21. Comer Tulicreme de caramelo

Surgiu em 1985, em substituição do Tulicreme de avelã, mas o seu reinado foi curto, ainda que tenha deixado (muitas) saudades. O creme para barrar Tulicreme de caramelo foi retirado do mercado pouco depois e o Tulicreme de avelã foi recuperado, mas também ele viria a ter a sua época.

Os mais saudosistas continuam, todavia, a poder comprar a versão de cacau, o original, que na realidade sempre foi o preferido dos apreciadores deste tipo de alimentos. Hoje em dia, o mais apreciado e consumido em todo o mundo é, no entanto, a Nutella, um creme para barrar de cacau e avelã.

22. Mascar pastilhas elásticas Piratas

De fabrico nacional, as pastilhas elásticas Piratas eram produzidas pela Fábrica Diana, em Évora. Esta marca alentejana lançava vários artigos promocionais, incluindo coleções de cromos e cadernetas. Chegou, também, a editar, em 1965, uma revista juvenil de grande sucesso, que foi publicada durante 14 anos. Teve ainda um clube de sócios, que usufruíam de várias vantagens. Há 25 anos, também eram famosas as pastilhas Gorila, que continuam a ser produzidas.

23. Brincar ao quarto escuro

Na década de 1980, as festas de aniversário eram quase sempre em casa do aniversariante e uma das brincadeiras mais aguardadas era a do quarto escuro. Os participantes escondiam-se numa divisão às escuras, habitualmente o quarto do amigo que fazia anos. Depois tinham de descobrir, pelo tato, quem eram as pessoas que iam encontrando.

24. Usar um credifone

Numa época em que os telemóveis não passavam de pura ficção científica, as cabines telefónicas eram autênticos salva-vidas, quer fosse para alguma emergência quer fosse para não encarecer a conta do telefone de casa dos pais e até para garantir alguma privacidade nas conversas. Não fosse acontecer não ter trocos por perto, os credifones, cartões pré-pagos com imagens coloridas que permitiam usar os telefones das cabines, resolviam o problema. Hoje, há quem os colecione e/ou transacione na internet.
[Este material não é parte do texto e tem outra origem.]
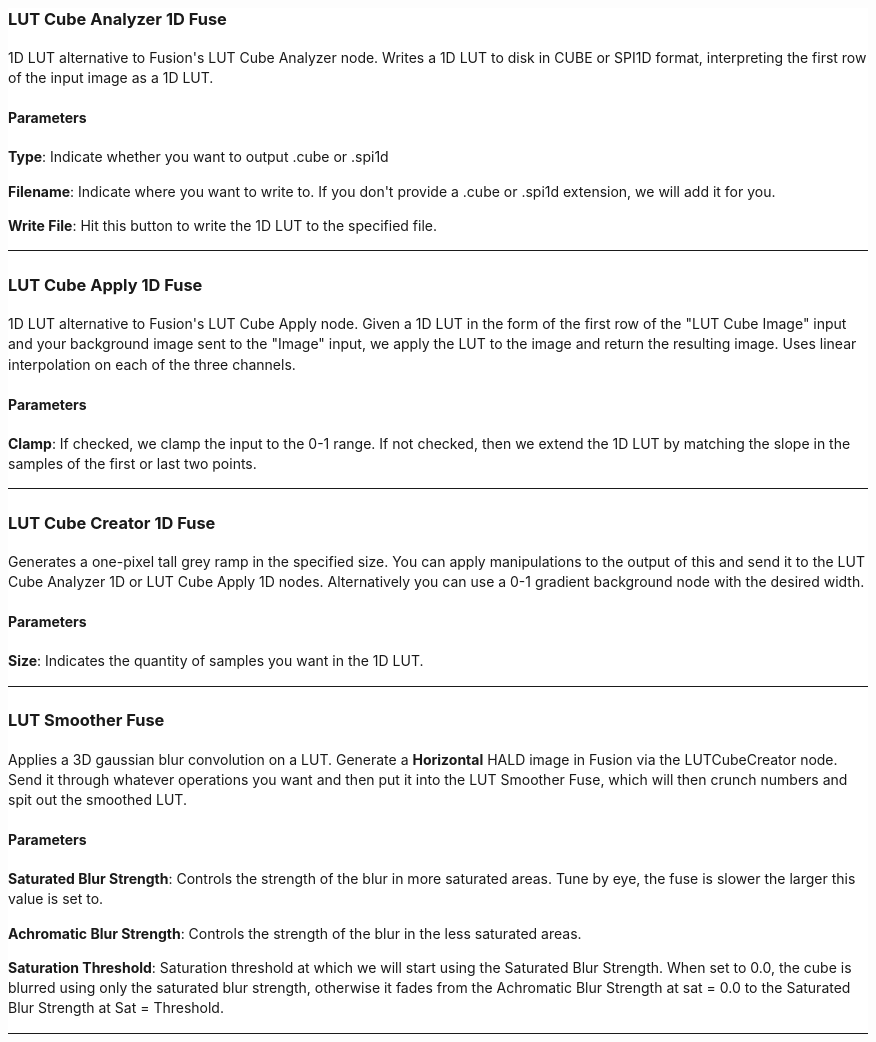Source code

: ### LUT Cube Analyzer 1D Fuse

1D LUT alternative to Fusion's LUT Cube Analyzer node. Writes a 1D LUT to disk in CUBE or SPI1D format, interpreting the first row of the input image as a 1D LUT.

#### Parameters

**Type**: Indicate whether you want to output .cube or .spi1d

**Filename**: Indicate where you want to write to. If you don't provide a .cube or .spi1d extension, we will add it for you.

**Write File**: Hit this button to write the 1D LUT to the specified file.

---

### LUT Cube Apply 1D Fuse

1D LUT alternative to Fusion's LUT Cube Apply node. Given a 1D LUT in the form of the first row of the "LUT Cube Image" input and your background image sent to the "Image" input, we apply the LUT to the image and return the resulting image. Uses linear interpolation on each of the three channels.

#### Parameters

**Clamp**: If checked, we clamp the input to the 0-1 range. If not checked, then we extend the 1D LUT by matching the slope in the samples of the first or last two points.

---

### LUT Cube Creator 1D Fuse

Generates a one-pixel tall grey ramp in the specified size. You can apply manipulations to the output of this and send it to the LUT Cube Analyzer 1D or LUT Cube Apply 1D nodes. Alternatively you can use a 0-1 gradient background node with the desired width.

#### Parameters

**Size**: Indicates the quantity of samples you want in the 1D LUT.

---

### LUT Smoother Fuse

Applies a 3D gaussian blur convolution on a LUT. Generate a **Horizontal** HALD image in Fusion via the LUTCubeCreator node. Send it through whatever operations you want and then put it into the LUT Smoother Fuse, which will then crunch numbers and spit out the smoothed LUT.

#### Parameters

**Saturated Blur Strength**: Controls the strength of the blur in more saturated areas. Tune by eye, the fuse is slower the larger this value is set to.

**Achromatic Blur Strength**: Controls the strength of the blur in the less saturated areas.

**Saturation Threshold**: Saturation threshold at which we will start using the Saturated Blur Strength. When set to 0.0, the cube is blurred using only the saturated blur strength, otherwise it fades from the Achromatic Blur Strength at sat = 0.0 to the Saturated Blur Strength at Sat = Threshold.

---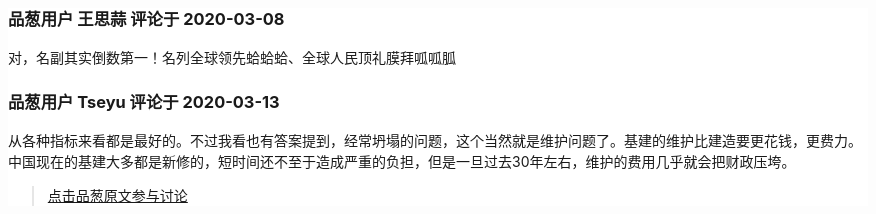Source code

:                 

### 品葱用户 **王思蒜** 评论于 2020-03-08
        
对，名副其实倒数第一！名列全球领先蛤蛤蛤、全球人民顶礼膜拜呱呱胍
        
                

### 品葱用户 **Tseyu** 评论于 2020-03-13
        
从各种指标来看都是最好的。不过我看也有答案提到，经常坍塌的问题，这个当然就是维护问题了。基建的维护比建造要更花钱，更费力。中国现在的基建大多都是新修的，短时间还不至于造成严重的负担，但是一旦过去30年左右，维护的费用几乎就会把财政压垮。
        
                





> [点击品葱原文参与讨论](https://pincong.rocks/question/20356)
25. Fazer compras nas lojas Porfírios

Eram a meca da moda em Portugal e estavam sempre cheias. Havia quem fizesse centenas de quilómetros até Lisboa ou ao Porto para fazer compras nas míticas e vanguardistas lojas de pronto-a-vestir juvenil Porfírios. Eram verdadeiras romarias as que levavam, principalmente os mais novos, a procurar roupa totalmente inovadora para a época num Portugal ainda cinzento. Para tristeza de muitos, estas lojas acabaram por fechar. A de Lisboa no final do século XX e a do Porto já no início do século XXI.